(Dataset entries)
····················

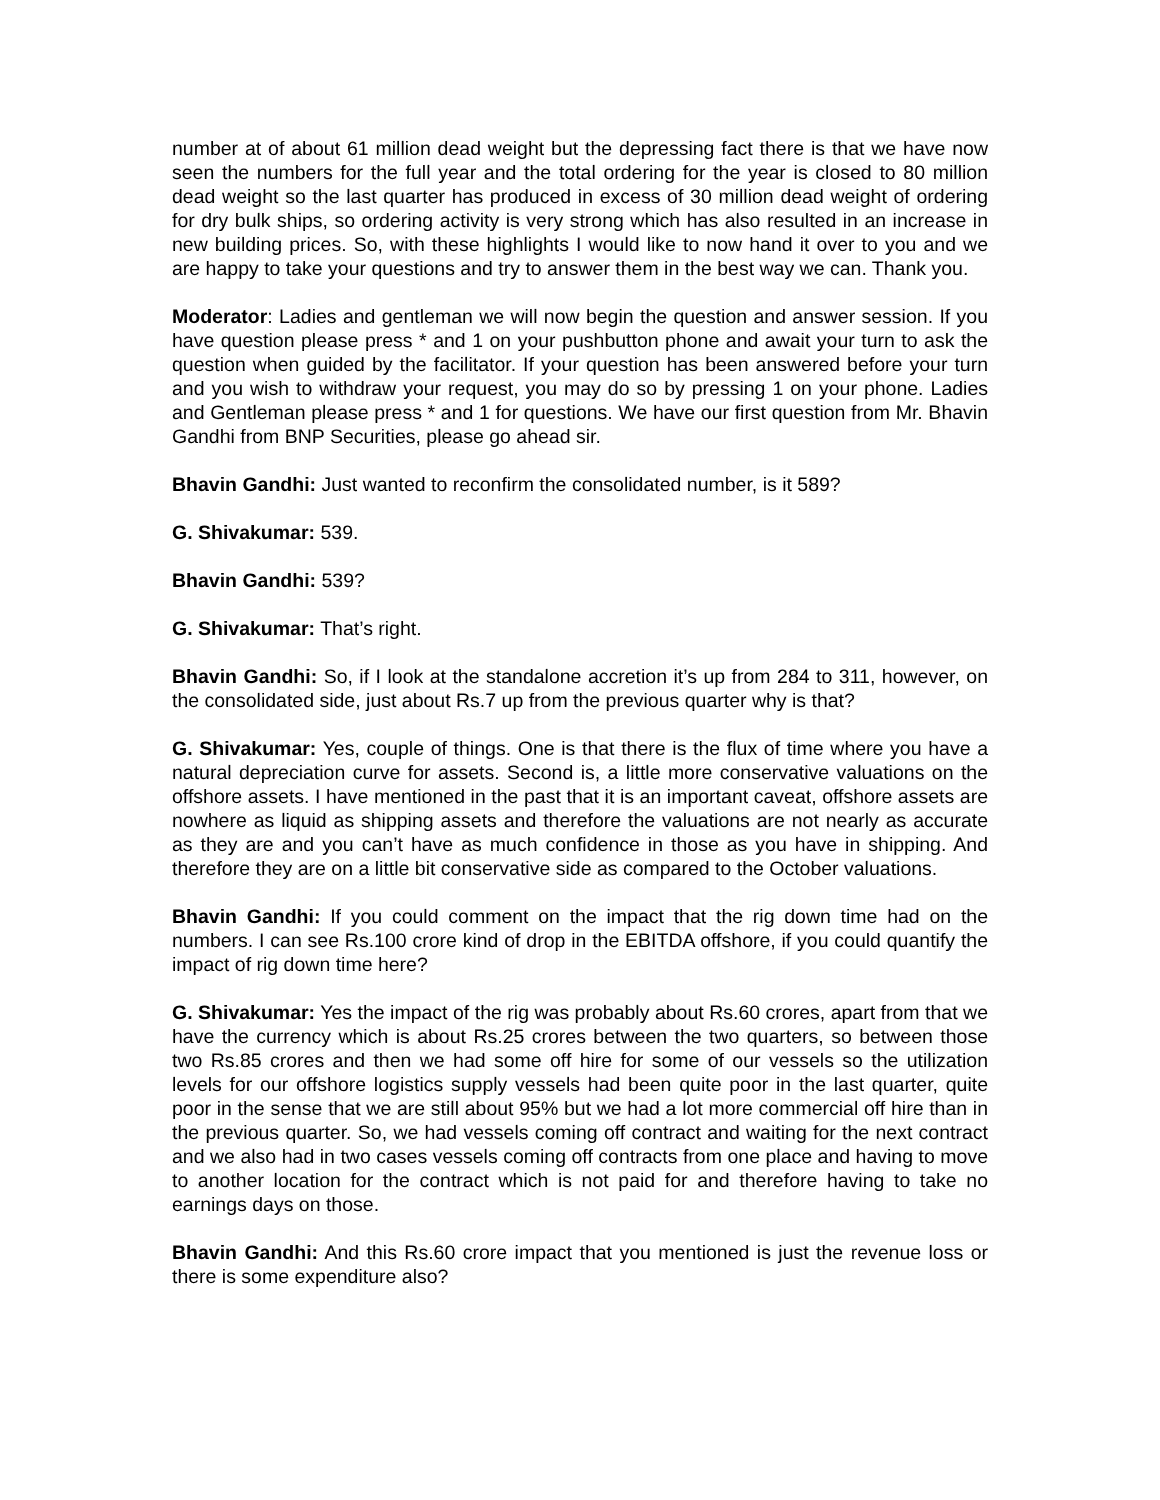number at of about 61 million dead weight but the depressing fact there is that we have now seen the numbers for the full year and the total ordering for the year is closed to 80 million dead weight so the last quarter has produced in excess of 30 million dead weight of ordering for dry bulk ships, so ordering activity is very strong which has also resulted in an increase in new building prices. So, with these highlights I would like to now hand it over to you and we are happy to take your questions and try to answer them in the best way we can. Thank you.
Moderator: Ladies and gentleman we will now begin the question and answer session. If you have question please press * and 1 on your pushbutton phone and await your turn to ask the question when guided by the facilitator. If your question has been answered before your turn and you wish to withdraw your request, you may do so by pressing 1 on your phone. Ladies and Gentleman please press * and 1 for questions. We have our first question from Mr. Bhavin Gandhi from BNP Securities, please go ahead sir.
Bhavin Gandhi: Just wanted to reconfirm the consolidated number, is it 589?
G. Shivakumar: 539.
Bhavin Gandhi: 539?
G. Shivakumar: That’s right.
Bhavin Gandhi: So, if I look at the standalone accretion it’s up from 284 to 311, however, on the consolidated side, just about Rs.7 up from the previous quarter why is that?
G. Shivakumar: Yes, couple of things. One is that there is the flux of time where you have a natural depreciation curve for assets. Second is, a little more conservative valuations on the offshore assets. I have mentioned in the past that it is an important caveat, offshore assets are nowhere as liquid as shipping assets and therefore the valuations are not nearly as accurate as they are and you can’t have as much confidence in those as you have in shipping. And therefore they are on a little bit conservative side as compared to the October valuations.
Bhavin Gandhi: If you could comment on the impact that the rig down time had on the numbers. I can see Rs.100 crore kind of drop in the EBITDA offshore, if you could quantify the impact of rig down time here?
G. Shivakumar: Yes the impact of the rig was probably about Rs.60 crores, apart from that we have the currency which is about Rs.25 crores between the two quarters, so between those two Rs.85 crores and then we had some off hire for some of our vessels so the utilization levels for our offshore logistics supply vessels had been quite poor in the last quarter, quite poor in the sense that we are still about 95% but we had a lot more commercial off hire than in the previous quarter. So, we had vessels coming off contract and waiting for the next contract and we also had in two cases vessels coming off contracts from one place and having to move to another location for the contract which is not paid for and therefore having to take no earnings days on those.
Bhavin Gandhi: And this Rs.60 crore impact that you mentioned is just the revenue loss or there is some expenditure also?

····················

→ **Exercise goal**
Tell how many lines of the records above hold the string "consolidated". Give no other text.

→ **Output**
2